Boys- Don’t- Cry

Mar 18, 2021 | Toxic Masculinity

We need the support of men to advocate for gender equality, but a culture that supports toxic masculinity suppresses the voices of well-meaning allies

We must upend the toxic masculine stereotypes which create harmful cultures — and which inevitably silences the voices of men who are committed to an equitable workplace and society for all.

Enough with the Bro culture. Toxic masculinity creates toxic workplaces

Catalyst research found that in organisational cultures where traditionally masculine archetypes of overt aggression, structural dominance, hoarding power and fear based leadership prevail, a climate of silence is created, resulting in up to 50% of men less likely to be committed to interrupting sexism and up to 40% of men less likely to be confident in their ability to interrupt sexism.

Regressive stereotypes perpetuate the idea of the masculine “hero”

Stereotypes

Men don’t have emotional range

The idea that masculinity equals emotional repression in men, and the flip side, too much emotional expression in women is weakness — is a toxic and dangerous stereotype that impacts how we show up in life every day and reinforces the burdening expectations of how people need to behave to comply with regressive gender norms.

@Prejudic_tionary asserts that at the heart of the stereotype that men should not express the same emotional range as a woman, is a dehumanizing gender norm of an idea of masculinity that precludes emotional vulnerability. It produces toxic behavioral patterns in male persons by limiting their emotional range e.g. outbursts of excessive aggression can be rooted in the repression of pain, distress or sadness.
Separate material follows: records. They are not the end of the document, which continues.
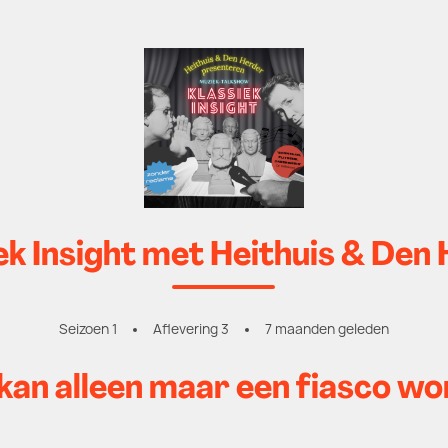
ek Insight met Heithuis & Den
Seizoen 1
Aflevering 3
7 maanden geleden
kan alleen maar een fiasco w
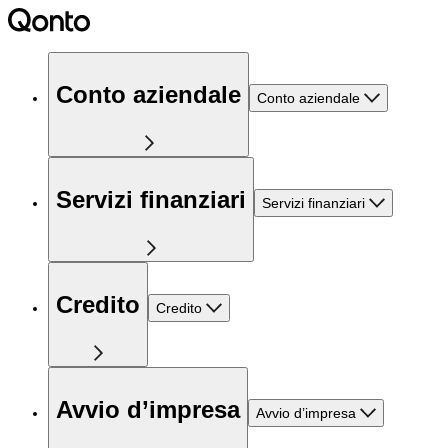
Conto aziendale
Conto aziendale
Servizi finanziari
Servizi finanziari
Credito
Credito
Avvio d’impresa
Avvio d’impresa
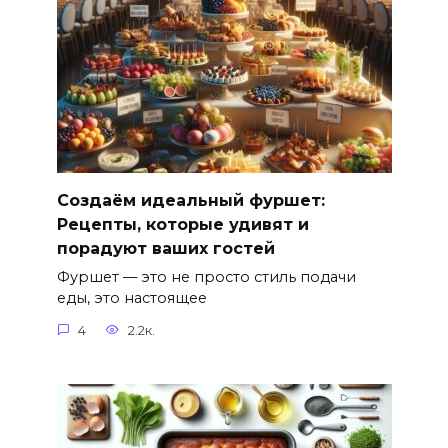
Создаём идеальный фуршет:
Рецепты, которые удивят и
порадуют ваших гостей
Фуршет — это не просто стиль подачи
еды, это настоящее
4
2.2к.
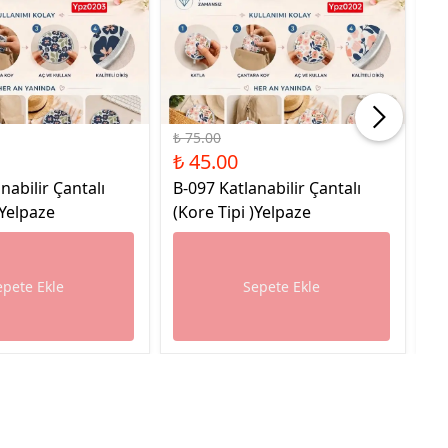
%40 İndirim
%45
₺ 75.00
₺ 
₺ 45.00
₺ 
nabilir Çantalı
B-097 Katlanabilir Çantalı
L-
)Yelpaze
(Kore Tipi )Yelpaze
epete Ekle
Sepete Ekle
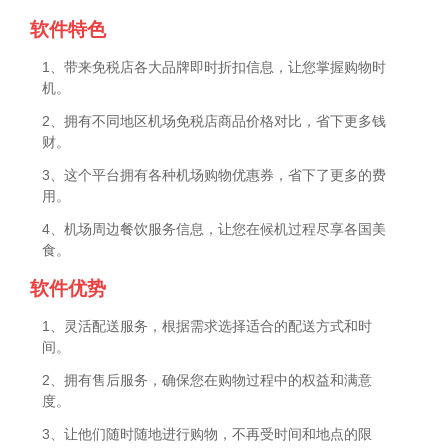
软件特色
1、带来免税店各大品牌即时折扣信息，让您掌握购物时
机。
2、拥有不同地区机场免税店商品价格对比，省下更多钱
财。
3、这个平台拥有各种机场购物优惠券，省下了更多的费
用。
4、机场周边餐饮服务信息，让您在候机过程尽享各国美
食。
软件优势
1、灵活配送服务，根据需求选择适合的配送方式和时
间。
2、拥有售后服务，确保您在购物过程中的权益和满意
度。
3、让他们随时随地进行购物，不再受时间和地点的限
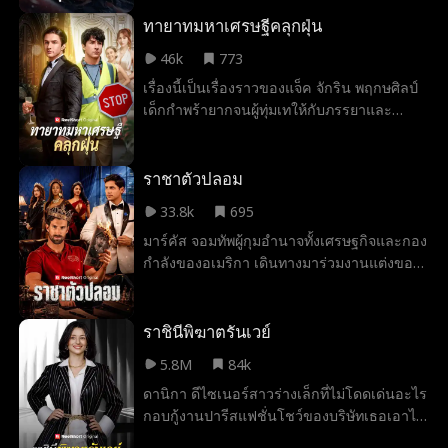
ก่อนถูกควบคุมตัวไปสอบสวนที่สถานีตำรวจ
เขาถูกดูหมิ่นและทรมาน แต่ยังอดทนเพื่อ
ทายาทมหาเศรษฐีคลุกฝุ่น
ปกป้องเถ้ากระดูกของเพื่อน จนเมื่อนายอำเภอ
46k
773
ล่วงเกินถึงขั้นลบหลู่เถ้ากระดูก สถานการณ์
เรื่องนี้เป็นเรื่องราวของแจ็ค จักริน พฤกษศิลป์
กำลังเลวร้ายลง ทันใดนั้น อดีตผู้ใต้บังคับบัญชา
เด็กกำพร้ายากจนผู้ทุ่มเทให้กับภรรยาและ
จากกองทัพของเขา ซึ่งปัจจุบันเป็นผู้อำนวยการ
ลูกชายอย่างสุดหัวใจ ทว่าครอบครัวของภรรยา
เอฟบีไอ ได้ปรากฏตัว ตัวตนที่แท้จริงของอีธาน
กลับไม่เคยยอมรับในตัวเขา และยังคอยขัด
ในฐานะวีรบุรุษอเมริกันจะถูกเปิดเผยหรือไม่
ขวางความสัมพันธ์ของพวกเขาอยู่เสมอ แต่ทุก
ราชาตัวปลอม
อย่างกลับเปลี่ยนไป เมื่อแจ็คได้รับเลือกให้เป็น
33.8k
695
ทายาทของหนึ่งในบริษัทยักษ์ใหญ่ที่มั่งคั่งที่สุด
มาร์คัส จอมทัพผู้กุมอำนาจทั้งเศรษฐกิจและกอง
ในโลก ตอนนี้แจ็คจำเป็นต้องพิสูจน์ให้พวกเขา
กำลังของอเมริกา เดินทางมาร่วมงานแต่งของ
เชื่อว่าเขาคือมหาเศรษฐีที่แท้จริง ก่อนที่
รีด น้องชาย แต่เพราะสวมชุดปฏิบัติภารกิจ เขา
ครอบครัวภรรยาจะทำลายชีวิตสมรส แย่ง
กลับถูกเข้าใจผิดว่าเป็นพนักงานส่งของ จึงถูกคู่
ลูกสาวไปจากเขา หรือแม้กระทั่งทำให้เขาต้อง
หมั้นของรีดและครอบครัวดูหมิ่นเหยียดหยาม
ราชินีพิฆาตรันเวย์
ตาย
มาร์คัสจึงตั้งใจหาคู่ให้รีดด้วยการแนะนำ "สาม
5.8M
84k
เทพธิดาแห่งอเมริกา" แต่ไม่มีใครเชื่อ แถมยัง
ดานิกา ดีไซเนอร์สาวร่างเล็กที่ไม่โดดเด่นอะไร
พากันเยาะเย้ยเขา รีดยืนหยัดปกป้องพี่ชาย
กอบกู้งานปารีสแฟชั่นโชว์ของบริษัทเธอเอาไว้
ทำให้ครอบครัวฝ่ายหญิงหันมาเล่นงานเขา คู่
แต่กลับถูกบิว เด็กฝึกงานจอมขี้เกียจแต่มีสไตล์
หมั้นประกาศถอนหมั้นกลางงานเพื่อกลับไป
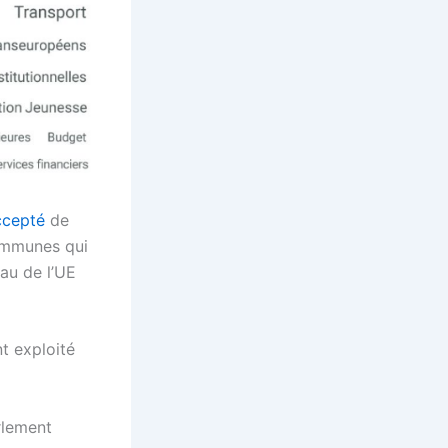
ccepté
de
communes qui
eau de l’UE
t exploité
rlement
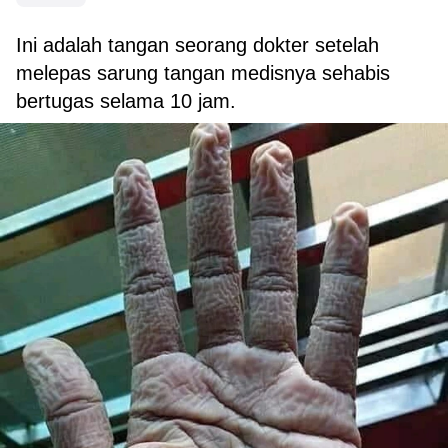
Ini adalah tangan seorang dokter setelah
melepas sarung tangan medisnya sehabis
bertugas selama 10 jam.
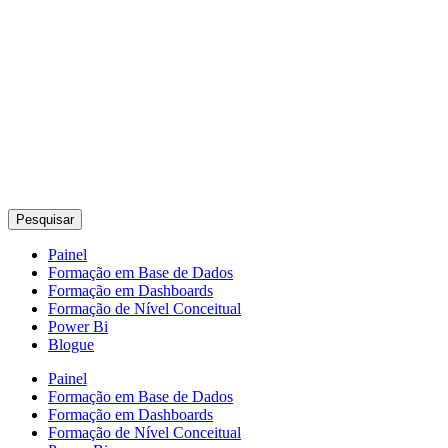
Pesquisar
Painel
Formação em Base de Dados
Formação em Dashboards
Formação de Nível Conceitual
Power Bi
Blogue
Painel
Formação em Base de Dados
Formação em Dashboards
Formação de Nível Conceitual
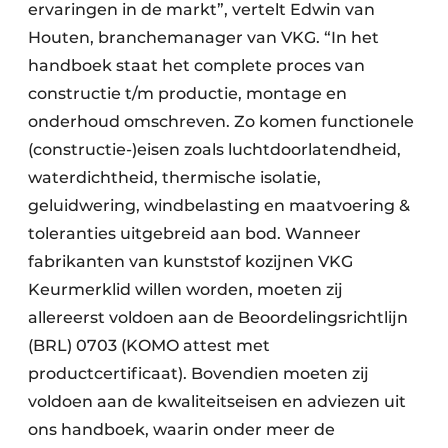
ervaringen in de markt”, vertelt Edwin van
Houten, branchemanager van VKG. “In het
handboek staat het complete proces van
constructie t/m productie, montage en
onderhoud omschreven. Zo komen functionele
(constructie-)eisen zoals luchtdoorlatendheid,
waterdichtheid, thermische isolatie,
geluidwering, windbelasting en maatvoering &
toleranties uitgebreid aan bod. Wanneer
fabrikanten van kunststof kozijnen VKG
Keurmerklid willen worden, moeten zij
allereerst voldoen aan de Beoordelingsrichtlijn
(BRL) 0703 (KOMO attest met
productcertificaat). Bovendien moeten zij
voldoen aan de kwaliteitseisen en adviezen uit
ons handboek, waarin onder meer de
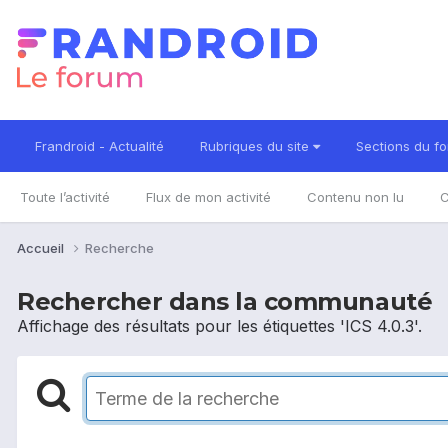
Frandroid - Actualité
Rubriques du site
Sections du f
Toute l’activité
Flux de mon activité
Contenu non lu
C
Accueil
Recherche
Rechercher dans la communauté
Affichage des résultats pour les étiquettes 'ICS 4.0.3'.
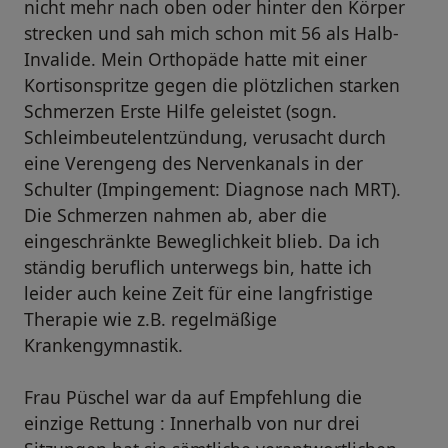
nicht mehr nach oben oder hinter den Körper
strecken und sah mich schon mit 56 als Halb-
Invalide. Mein Orthopäde hatte mit einer
Kortisonspritze gegen die plötzlichen starken
Schmerzen Erste Hilfe geleistet (sogn.
Schleimbeutelentzündung, verusacht durch
eine Verengeng des Nervenkanals in der
Schulter (Impingement: Diagnose nach MRT).
Die Schmerzen nahmen ab, aber die
eingeschränkte Beweglichkeit blieb. Da ich
ständig beruflich unterwegs bin, hatte ich
leider auch keine Zeit für eine langfristige
Therapie wie z.B. regelmäßige
Krankengymnastik.
Frau Püschel war da auf Empfehlung die
einzige Rettung : Innerhalb von nur drei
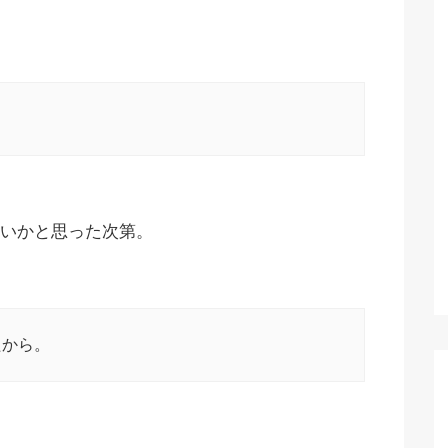
いかと思った次第。
たから。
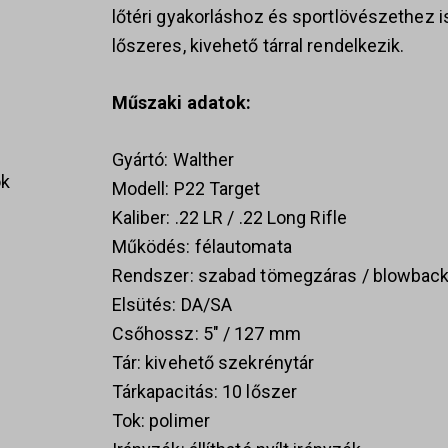
lőtéri gyakorláshoz és sportlövészethez i
lőszeres, kivehető tárral rendelkezik.
Műszaki adatok:
Gyártó: Walther
ok
Modell: P22 Target
Kaliber: .22 LR / .22 Long Rifle
Működés: félautomata
Rendszer: szabad tömegzáras / blowbac
s
Elsütés: DA/SA
Csőhossz: 5″ / 127 mm
Tár: kivehető szekrénytár
Tárkapacitás: 10 lőszer
Tok: polimer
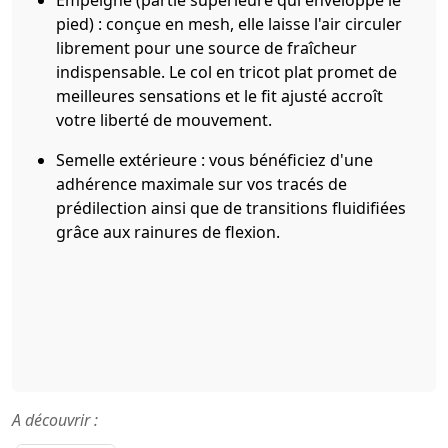
Empeigne (partie supérieure qui enveloppe le
pied) : conçue en mesh, elle laisse l'air circuler
librement pour une source de fraîcheur
indispensable. Le col en tricot plat promet de
meilleures sensations et le fit ajusté accroît
votre liberté de mouvement.
Semelle extérieure : vous bénéficiez d'une
adhérence maximale sur vos tracés de
prédilection ainsi que de transitions fluidifiées
grâce aux rainures de flexion.
A découvrir :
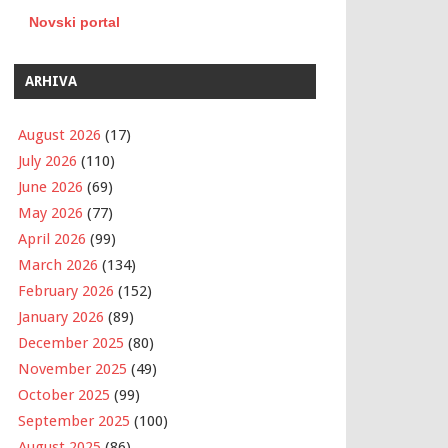
Novski portal
ARHIVA
August 2026
(17)
July 2026
(110)
June 2026
(69)
May 2026
(77)
April 2026
(99)
March 2026
(134)
February 2026
(152)
January 2026
(89)
December 2025
(80)
November 2025
(49)
October 2025
(99)
September 2025
(100)
August 2025
(86)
This severe emotional repression compounds mental health issues with The Female Lead reporting that suicide is the single biggest killer of men under 45. The result is a characterization of emotional vulnerability as being weak and the perpetuation of a dangerous stigma and self-defeating fear of weakness that prevents men from asking for support or help. The stigma is reinforced in the workplace, suppression of emotional vulnerability feeds the rise of the ego which asserts independence and exertion of power over others as a means to survive rather than reaching out for support.

Men don’t have as many “feelings” as women, rendering them better leaders

This is a problematic stereotype that tends to undermine the value of traditionally feminine emotions such as empathy and collaboration in rational decision making. This is an inherently harmful belief that female persons are more “sensitive” and therefore less rational than male persons, whereas these dispositions are not mutually exclusive, i.e. one can, and in many cases, should, be both. This creates a false equivalency between emotional repression and a lack of feelings in persons, i.e. because most men (outwardly) display a limited range of emotions due to toxic masculinity, they are not without feeling.

“But by far the worst thing we do to males — by making them feel they have to be hard — is that we leave them with very fragile egos. The harder a man feels compelled to be, the weaker his ego is.”

― Chimamanda Ngozi Adichie, We Should All Be Feminists

Yugrow asserts that we urgently need to support the inclusion of the feminine archetype in both male and female persons, i.e the traditionally feminine traits of vulnerability, collaboration and nurturing is not gender specific and is critically needed for us to survive the next crisis.

Organisations need to shift the behaviours and actions that promote regressive toxic male stereotypes, and more fundamentally, the perceptions of the qualities needed for impactful leadership. We must get behind the rise of the feminine archetype in our mission to shape a humanity that serves all.